** Material for this task follows **
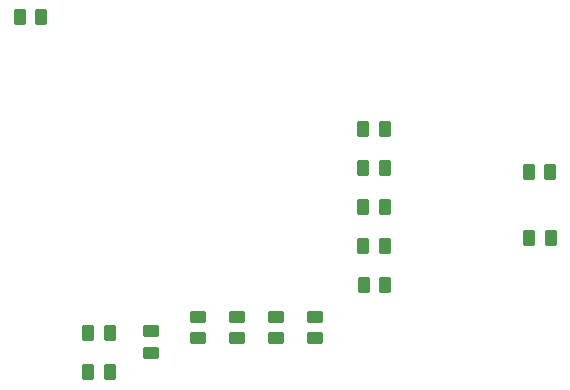
<source format=gtp>
%TF.GenerationSoftware,KiCad,Pcbnew,(6.0.4)*%
%TF.CreationDate,2022-05-09T12:24:25+01:00*%
%TF.ProjectId,light_remote_controller,6c696768-745f-4726-956d-6f74655f636f,v0.1*%
%TF.SameCoordinates,Original*%
%TF.FileFunction,Paste,Top*%
%TF.FilePolarity,Positive*%
%FSLAX46Y46*%
G04 Gerber Fmt 4.6, Leading zero omitted, Abs format (unit mm)*
G04 Created by KiCad (PCBNEW (6.0.4)) date 2022-05-09 12:24:25*
%MOMM*%
%LPD*%
G01*
G04 APERTURE LIST*
G04 Aperture macros list*
%AMRoundRect*
0 Rectangle with rounded corners*
0 $1 Rounding radius*
0 $2 $3 $4 $5 $6 $7 $8 $9 X,Y pos of 4 corners*
0 Add a 4 corners polygon primitive as box body*
4,1,4,$2,$3,$4,$5,$6,$7,$8,$9,$2,$3,0*
0 Add four circle primitives for the rounded corners*
1,1,$1+$1,$2,$3*
1,1,$1+$1,$4,$5*
1,1,$1+$1,$6,$7*
1,1,$1+$1,$8,$9*
0 Add four rect primitives between the rounded corners*
20,1,$1+$1,$2,$3,$4,$5,0*
20,1,$1+$1,$4,$5,$6,$7,0*
20,1,$1+$1,$6,$7,$8,$9,0*
20,1,$1+$1,$8,$9,$2,$3,0*%
G04 Aperture macros list end*
%ADD10RoundRect,0.250000X-0.450000X0.262500X-0.450000X-0.262500X0.450000X-0.262500X0.450000X0.262500X0*%
%ADD11RoundRect,0.250000X-0.262500X-0.450000X0.262500X-0.450000X0.262500X0.450000X-0.262500X0.450000X0*%
%ADD12RoundRect,0.250000X0.262500X0.450000X-0.262500X0.450000X-0.262500X-0.450000X0.262500X-0.450000X0*%
%ADD13RoundRect,0.250000X0.450000X-0.262500X0.450000X0.262500X-0.450000X0.262500X-0.450000X-0.262500X0*%
G04 APERTURE END LIST*
D10*
X201900000Y-71800000D03*
X201900000Y-73625000D03*
D11*
X205987500Y-62500000D03*
X207812500Y-62500000D03*
D12*
X221825000Y-65100000D03*
X220000000Y-65100000D03*
D11*
X205987500Y-59200000D03*
X207812500Y-59200000D03*
D12*
X184525000Y-73200000D03*
X182700000Y-73200000D03*
D10*
X192000000Y-71800000D03*
X192000000Y-73625000D03*
D13*
X188000000Y-74825000D03*
X188000000Y-73000000D03*
D11*
X205987500Y-65800000D03*
X207812500Y-65800000D03*
D12*
X221800000Y-59500000D03*
X219975000Y-59500000D03*
D11*
X206000000Y-69100000D03*
X207825000Y-69100000D03*
X176875000Y-46400000D03*
X178700000Y-46400000D03*
D10*
X195300000Y-71800000D03*
X195300000Y-73625000D03*
X198600000Y-71800000D03*
X198600000Y-73625000D03*
D11*
X205987500Y-55900000D03*
X207812500Y-55900000D03*
X182675000Y-76500000D03*
X184500000Y-76500000D03*
M02*

</source>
** End of Material for this task **
Brief:
Please print exactly the lines of the entries above, beginning with the line that contains "X182675000Y-76500000D03*" and ending with the last line.

Answer to the problem:
X182675000Y-76500000D03*
X184500000Y-76500000D03*
M02*

</source>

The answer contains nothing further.